When you meet Nina Pons, after seeing her in “Baby ” and “Bangla,” you immediately find yourself conquered by her energy and her desire to have fun, which is always present, even if she has only two hours of sleep from the night before. She proposes shots while eating a sandwich, she surprises you with her answers and she laughs a lot, like when on stage she can’t act anymore for laughing too much.
During an afternoon together, we discovered the determination, with which she faced the auditions for “Baby,” the friendships found and established on the set of “Bangla,” her skills in “stealing” moments from life to repropose them in a realistic way while acting, her great passion for the theatre (she played Lucia in “I Promessi Sposi alla prova”) and some of the movies that should be seen over and over, especially if you want to work in theatre.
But, above all, she told us about acting techniques, to be able to rise up after every “no” knowing that a “yes” will come sooner or later to change your life, to know yourself both in front of the camera and behind the scenes and not to judge. In other words, she talked about the play of life that goes on stage every day, where we are the only protagonists, with all our shades and strengths.
What was your reaction when you discovered you’d got the part in “Baby”?
I cried. I’ve always wanted to do this job since I was a child, I began by doing so many auditions that I was not able to pass: there is a whole way to audition, besides being good you have to be present when you do it.
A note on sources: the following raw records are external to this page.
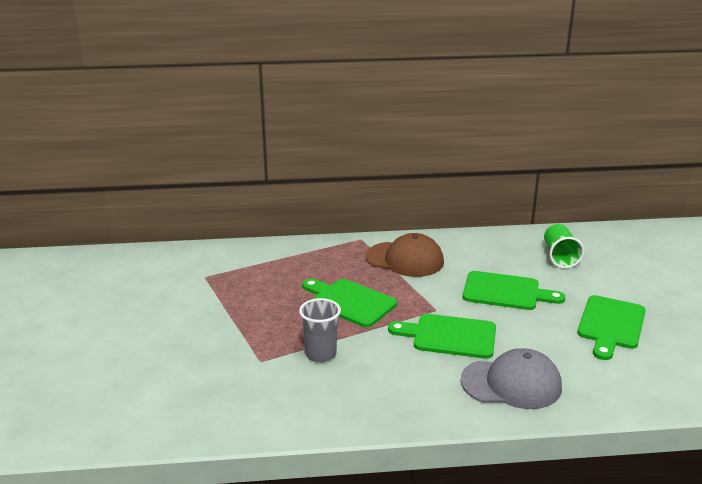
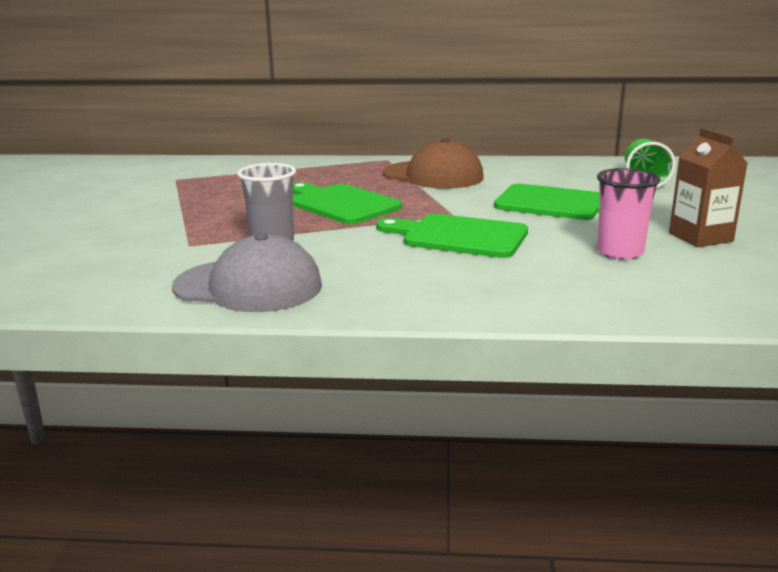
camera: 10 degrees right, 5 degrees down
grey cap [460,348,562,409] -> grey cap moved to [172,233,322,312]
green cutting board [577,295,646,360] -> brown carton [669,128,748,247]
none -> pink cup [597,168,661,260]

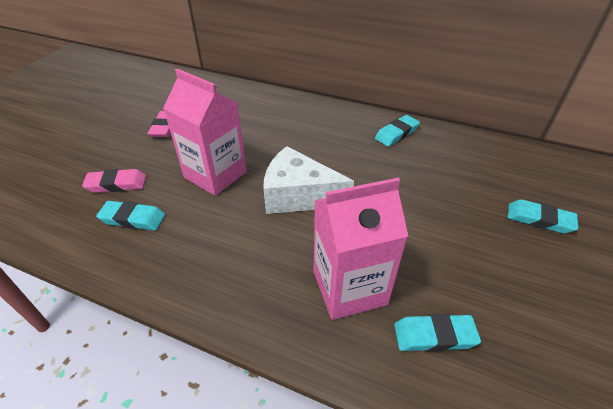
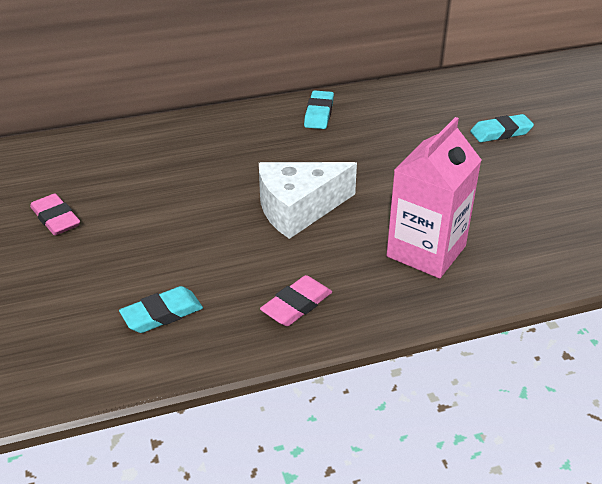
camera: 40 degrees left, 5 degrees down
pink eraser [82,169,146,193] -> pink eraser moved to [260,275,332,326]
pink carton [163,69,247,196] -> none
turquoise eraser [394,314,481,352] -> none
In the beginning, I was young, shy, and ashamed. I was anxious. When there was the “Baby” audition, I thought: “Ok, whatever I have to do in this series, I want a part, even a small one.” So I went to the audition determined: it was one of the most beautiful auditions I have done so far because they were based on improvisation, which is rare.
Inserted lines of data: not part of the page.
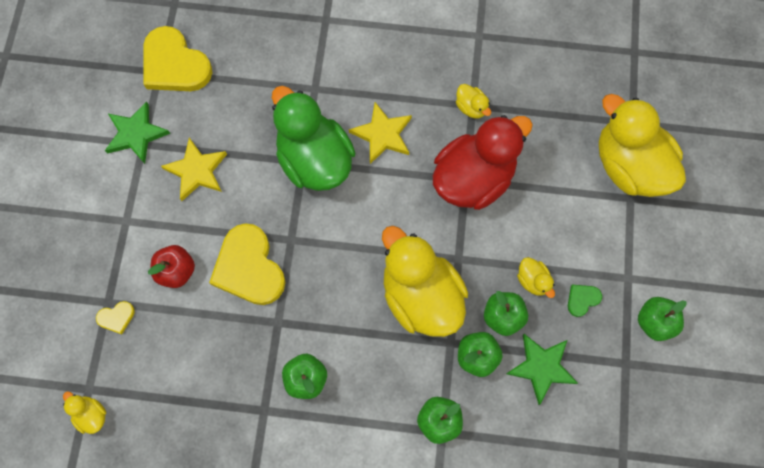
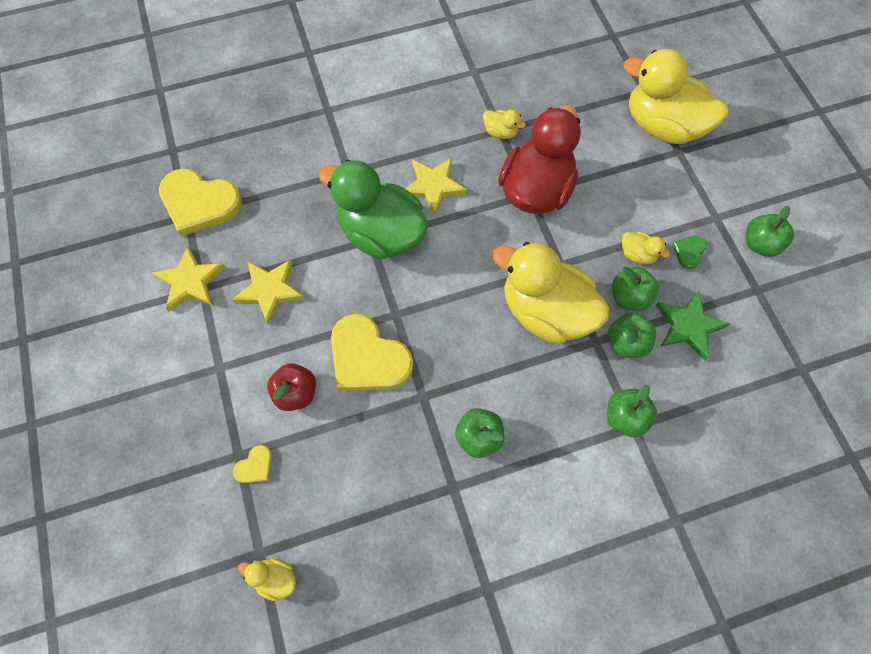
camera: 25 degrees left, 5 degrees down
green star [105,101,170,164] -> yellow star [153,246,225,312]

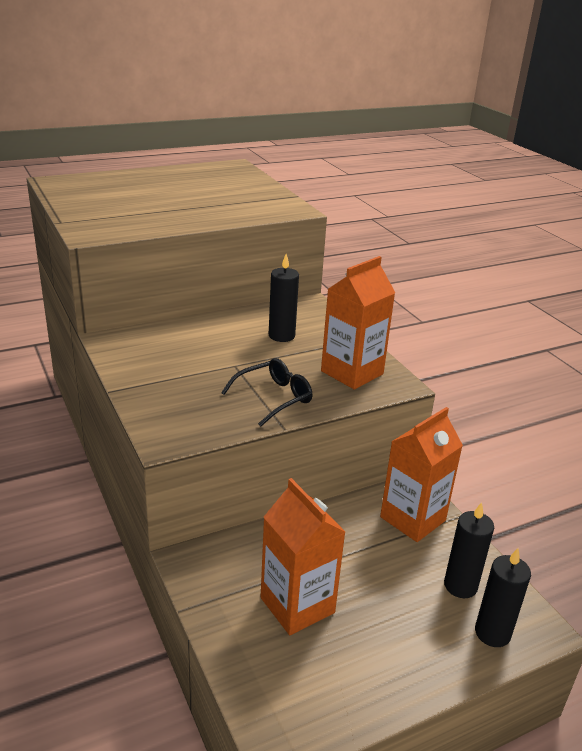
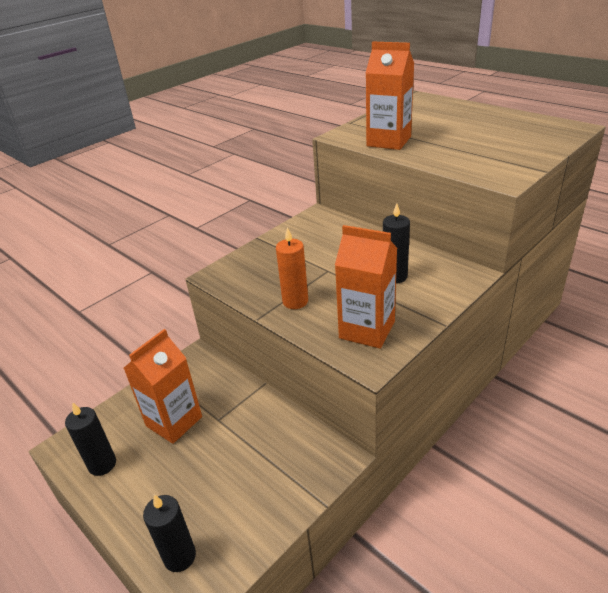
camera: 75 degrees right, 5 degrees up
black glasses [221,358,312,427] -> orange candle [276,227,308,309]
orange carton [380,407,463,542] -> orange carton moved to [366,42,414,150]
black candle [444,502,494,598] -> black candle moved to [65,402,116,476]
The casting director gave me some topics and we played with that, it was fun. When I got the call, I remember I was at the Teatro Golden of Rome (seat of the training course for Golden actors), precisely under a light, as we were testing lights. On the phone, my agent told me I got the part so I started screaming, and they all figured it out. I started to cry because, after so many auditions, you say, “Fuck, I’ve finally reached a small goal.” In the evening, we had to perform on stage a choreography inspired by “All that Jazz” from “Chicago,” so I had to be very sensual and, instead, I was dancing happily with a big smile on my face, I could not focus on anything else.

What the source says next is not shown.